Peanuts can cause a similar reaction to macadamia nuts which includes mainly vomiting and sometimes, although rarely, fits.
Yeast dough isn’t technically poisonous to dogs. However, problems occur when it rises in the dog’s belly, which can cause gas and obstruction in the stomach or intestine. Fully cooked and risen bread is fine to give as a treat, but only in small amounts.
Corn on the cob:
If fed to a dog, corn on the cob can cause intestinal blockages because it’s difficult to digest.
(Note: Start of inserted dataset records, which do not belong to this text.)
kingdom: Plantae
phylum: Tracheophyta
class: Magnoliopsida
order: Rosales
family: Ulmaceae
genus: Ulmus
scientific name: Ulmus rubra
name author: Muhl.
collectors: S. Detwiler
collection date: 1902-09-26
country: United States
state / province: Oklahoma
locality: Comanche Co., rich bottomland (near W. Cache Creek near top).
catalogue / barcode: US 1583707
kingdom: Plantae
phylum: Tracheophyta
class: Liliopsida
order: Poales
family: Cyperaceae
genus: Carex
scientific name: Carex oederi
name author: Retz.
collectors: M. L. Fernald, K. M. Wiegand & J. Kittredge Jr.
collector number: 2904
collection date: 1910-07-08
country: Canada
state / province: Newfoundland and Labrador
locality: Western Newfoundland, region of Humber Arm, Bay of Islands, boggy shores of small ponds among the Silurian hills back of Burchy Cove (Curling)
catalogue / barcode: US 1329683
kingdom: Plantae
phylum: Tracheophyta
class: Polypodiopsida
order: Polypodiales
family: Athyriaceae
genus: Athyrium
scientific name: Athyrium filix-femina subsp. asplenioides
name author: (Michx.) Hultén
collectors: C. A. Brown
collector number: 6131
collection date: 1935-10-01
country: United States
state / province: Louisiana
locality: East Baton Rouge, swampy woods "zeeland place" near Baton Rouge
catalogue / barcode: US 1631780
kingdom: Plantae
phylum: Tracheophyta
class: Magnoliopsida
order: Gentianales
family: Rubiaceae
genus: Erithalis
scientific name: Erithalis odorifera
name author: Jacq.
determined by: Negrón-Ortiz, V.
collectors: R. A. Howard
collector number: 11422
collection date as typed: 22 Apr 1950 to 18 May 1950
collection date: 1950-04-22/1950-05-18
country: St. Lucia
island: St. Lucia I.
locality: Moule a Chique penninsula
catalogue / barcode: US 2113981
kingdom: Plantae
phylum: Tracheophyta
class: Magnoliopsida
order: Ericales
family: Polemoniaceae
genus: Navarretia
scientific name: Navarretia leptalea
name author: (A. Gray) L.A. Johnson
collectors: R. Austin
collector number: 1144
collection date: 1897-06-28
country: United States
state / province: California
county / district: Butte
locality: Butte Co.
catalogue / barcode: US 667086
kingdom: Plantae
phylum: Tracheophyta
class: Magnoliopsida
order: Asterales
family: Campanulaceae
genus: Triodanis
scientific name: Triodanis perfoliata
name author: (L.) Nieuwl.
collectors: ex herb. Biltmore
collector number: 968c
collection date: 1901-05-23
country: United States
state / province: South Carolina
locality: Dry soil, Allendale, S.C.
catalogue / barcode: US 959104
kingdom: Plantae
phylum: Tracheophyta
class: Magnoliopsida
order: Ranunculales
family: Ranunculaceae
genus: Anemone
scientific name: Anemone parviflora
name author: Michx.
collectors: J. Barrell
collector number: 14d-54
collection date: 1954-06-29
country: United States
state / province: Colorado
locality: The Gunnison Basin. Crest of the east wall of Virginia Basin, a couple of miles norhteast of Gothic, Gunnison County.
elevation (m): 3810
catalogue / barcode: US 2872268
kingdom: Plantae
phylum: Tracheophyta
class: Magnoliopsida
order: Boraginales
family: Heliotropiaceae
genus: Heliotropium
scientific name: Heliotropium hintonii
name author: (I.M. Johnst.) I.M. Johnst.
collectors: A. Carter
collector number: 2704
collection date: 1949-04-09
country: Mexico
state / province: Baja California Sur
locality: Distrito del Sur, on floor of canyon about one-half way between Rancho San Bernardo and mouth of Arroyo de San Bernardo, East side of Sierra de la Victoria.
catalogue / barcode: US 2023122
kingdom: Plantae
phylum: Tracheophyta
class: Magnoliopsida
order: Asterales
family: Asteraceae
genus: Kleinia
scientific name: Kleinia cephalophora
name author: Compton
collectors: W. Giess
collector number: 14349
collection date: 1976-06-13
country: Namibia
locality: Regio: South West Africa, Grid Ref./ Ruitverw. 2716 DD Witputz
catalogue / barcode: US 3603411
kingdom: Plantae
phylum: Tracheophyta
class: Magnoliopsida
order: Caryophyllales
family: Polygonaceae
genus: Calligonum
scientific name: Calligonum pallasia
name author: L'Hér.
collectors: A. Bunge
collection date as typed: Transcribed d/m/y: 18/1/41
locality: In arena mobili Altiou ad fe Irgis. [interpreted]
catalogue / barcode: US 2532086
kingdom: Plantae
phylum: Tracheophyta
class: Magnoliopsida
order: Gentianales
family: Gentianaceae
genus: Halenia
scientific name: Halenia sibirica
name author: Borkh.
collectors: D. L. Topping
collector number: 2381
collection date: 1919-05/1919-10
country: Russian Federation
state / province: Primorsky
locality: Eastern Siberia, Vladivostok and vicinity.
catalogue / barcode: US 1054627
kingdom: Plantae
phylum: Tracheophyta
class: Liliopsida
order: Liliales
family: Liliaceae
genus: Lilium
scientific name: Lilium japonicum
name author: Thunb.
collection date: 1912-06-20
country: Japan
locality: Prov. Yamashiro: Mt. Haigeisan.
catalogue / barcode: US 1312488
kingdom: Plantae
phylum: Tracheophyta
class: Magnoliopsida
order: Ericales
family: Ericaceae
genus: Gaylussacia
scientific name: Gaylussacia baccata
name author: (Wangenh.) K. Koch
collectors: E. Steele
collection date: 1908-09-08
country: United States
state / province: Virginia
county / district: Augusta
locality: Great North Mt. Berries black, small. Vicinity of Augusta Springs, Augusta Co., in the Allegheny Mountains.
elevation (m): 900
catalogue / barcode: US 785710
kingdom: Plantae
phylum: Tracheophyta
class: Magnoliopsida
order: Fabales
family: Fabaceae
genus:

The signs to look out for if there is a blockage are as follows:
- Lack of appetite.
- Lack of faeces or diarrhoea.
- Abdominal discomfort.
If your dog shows any of these signs, take them to the vet immediately.
Cats are a little less likely to swipe food from your plate than dogs. However they’re still very capable of grabbing bits of food that have fallen on the floor or even stealing scraps from the kitchen counter when your back is turned! Here are some foods to keep out of the way of your cat:
Milk and dairy products:
It’s quite a traditional thing to give your cat a dish of milk, but it isn’t really that good for them. Some cats can become lactose intolerant once they reach adulthood and therefore any dairy products eaten can cause vomiting and diarrhoea.
Most fruit grown in the UK is fine for rabbits to eat. However, they should only have it in moderation as fruit contains sugar and too much can give your rabbit a tummy upset! Some of the fruit to avoid feeding your rabbit are as follows:
- Apple pips: contain cyanide. Also avoid any other stones or pips from other fruits like cherries or apricots.
- Avocado: due to it containing persin.
- Rhubarb: symptoms of rhubarb poisoning include loss of appetite, lethargy, diarrhoea, abdominal pain and severe dehydration.
It’s great to feed your rabbit vegetables as part of a balanced diet. However, there are those you should steer clear of; some of these are as follows:
- Onion, spring onion, garlic and chives: Anything in the onion family can make your rabbit ill; the most common symptoms are severe diarrhoea and tummy upset.
- Nuts: are too high in fat for rabbits to digest properly.
- Root vegetables (potatoes, parsnip etc.): these wouldn’t normally be eaten by rabbits in the wild and they’re low in nutrition.
- Tomato plant leaves: the tomato fruit is fine for your rabbit to eat though.
If your pet ever eats any of these foods, make sure to get in contact with your vet straight away.